1-1/2 to 3 feet high, to 6 feet wide

Full sun to partial shade

Moist, fertile, well-drained soil

Lemon Balm, Melissa officinalisFrom the earliest of times,  lemon balm has been celebrated by poets and herbalists for its “uplifting” qualities.  At one time the whole dried plant-root, leaves and seed-was sown into a piece of linen and worn under ladies’ dresses to promote “an agreeable disposition.”

Lemon balm is native to the Mediterranean. The genus name,Melissa, is derived from the Greek word meaning “honeybee.”  This herb’s lemony fragrance attracts bees. Hives were rubbed with its leaves to bring in swarms. Housekeepers once used handfuls of fresh lemon balm to polish and scent their furniture.

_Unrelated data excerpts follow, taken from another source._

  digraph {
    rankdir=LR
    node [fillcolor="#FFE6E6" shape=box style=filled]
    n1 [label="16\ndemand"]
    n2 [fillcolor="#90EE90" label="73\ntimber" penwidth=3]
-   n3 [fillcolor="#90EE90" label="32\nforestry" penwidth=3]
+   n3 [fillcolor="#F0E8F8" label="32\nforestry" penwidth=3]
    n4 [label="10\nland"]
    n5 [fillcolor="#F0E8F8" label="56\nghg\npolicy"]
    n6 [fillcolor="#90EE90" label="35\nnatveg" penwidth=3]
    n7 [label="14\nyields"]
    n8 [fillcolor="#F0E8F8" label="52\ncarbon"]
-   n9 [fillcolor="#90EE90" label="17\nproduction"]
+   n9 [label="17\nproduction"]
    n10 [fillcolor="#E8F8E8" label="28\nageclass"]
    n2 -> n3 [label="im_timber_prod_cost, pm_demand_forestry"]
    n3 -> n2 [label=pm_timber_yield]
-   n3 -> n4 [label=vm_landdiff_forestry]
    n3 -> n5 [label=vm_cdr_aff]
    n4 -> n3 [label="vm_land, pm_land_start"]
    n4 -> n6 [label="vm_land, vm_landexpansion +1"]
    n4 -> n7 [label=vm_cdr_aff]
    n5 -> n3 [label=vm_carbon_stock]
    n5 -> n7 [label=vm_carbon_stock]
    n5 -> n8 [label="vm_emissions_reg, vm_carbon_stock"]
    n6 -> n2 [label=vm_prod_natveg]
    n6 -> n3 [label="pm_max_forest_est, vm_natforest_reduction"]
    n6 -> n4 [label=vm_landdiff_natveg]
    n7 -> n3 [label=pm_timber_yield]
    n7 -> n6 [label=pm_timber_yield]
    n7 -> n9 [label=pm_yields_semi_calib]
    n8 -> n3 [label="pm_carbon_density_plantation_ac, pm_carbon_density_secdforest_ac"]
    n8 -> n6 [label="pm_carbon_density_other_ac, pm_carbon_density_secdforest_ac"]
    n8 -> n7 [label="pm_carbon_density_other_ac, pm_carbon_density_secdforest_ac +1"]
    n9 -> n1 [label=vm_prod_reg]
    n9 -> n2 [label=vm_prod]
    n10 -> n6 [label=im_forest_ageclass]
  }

Lemon balm thrives in cooler climates. It develops into a bushy plant with substantial roots and a stalk reaching 1 ½  to 3 feet high. Leaves are smooth, heart-shaped and smell strongly of lemon. Yellow buds open into tiny white flowers by the end of summer.

Planting and Care:

Easy to grow although seeds are slow to germinate Start from cuttings, root division or plant from containers. Plant as soon as the ground can be worked in spring. Accepts partial shade to full sun exposure. Prefers moist fertile soil with good drainage. Once established, plants endure in the garden unless a determined effort is made to eliminate them. They reseed easily in the garden and spread wide, so provide plenty of space. In small gardens, try growing in containers to control plants. The leaves die down to the ground with the first frost. In cold winter regions, place a thick layer of mulch over the crown to protect the plants; each spring it will regrow from its roots.

Harvesting and Use:

One of the sweetest scented of all herbs, which makes it a delightful ingredient for sachets and potpourris. Fresh cut stems retain their fragrance well and lend a casual flair to floral arrangements. In the kitchen, lemon balm adds a light lemony flavor to soups, stews, fish and lamb. Use freshly chopped but sparingly with fruit or salads. It’s a wonderful replacement for salt and an inexpensive lemon zest substitute. It is also wonderful in baked goods and keeps it flavor well because it is captured by its surrounding medium.

Always add lemon balm near the end of cooking because its volatile oils are dissipated by heat.  Use as a fresh garnish in hot tea, iced tea and lemonade, A leaf or two improves a glass of white wine. Along with hyssop, it is an important ingredient in the liqueur chartreuse.

Lemon balm is recognized as an aid to digestion and circulation. It is reported to help relieve feverish colds, headaches and tension. Its oil is believed to be beneficial in dressing wounds, especially insect bites.

Recipe: Triple Lemon- Aid

It’s late summer in the garden, and it’s too hot to do anything but enjoy a glass of icy lemonade in the shade, preferably in a hammock!

1 generous bunch of each, all with long stems:

Lemon Balm

Lemon Verbena


1 large can of frozen lemonade concentrate

Juice of 2 large Lemons

1 lemon cut into thin slices

3 cups of water

Rinse and pat dry the herbs. Place herbs in a large glass pitcher and cover with the juices. Gently stir and bruise the leaves with a large wooden spoon. Add water and lemon slices. Chill overnight, stirring occasionally, pressing down on the herbs with the wooden spoon. Pour into tall iced glasses. Garnish with a sprig of Lemon Balm and edible flower.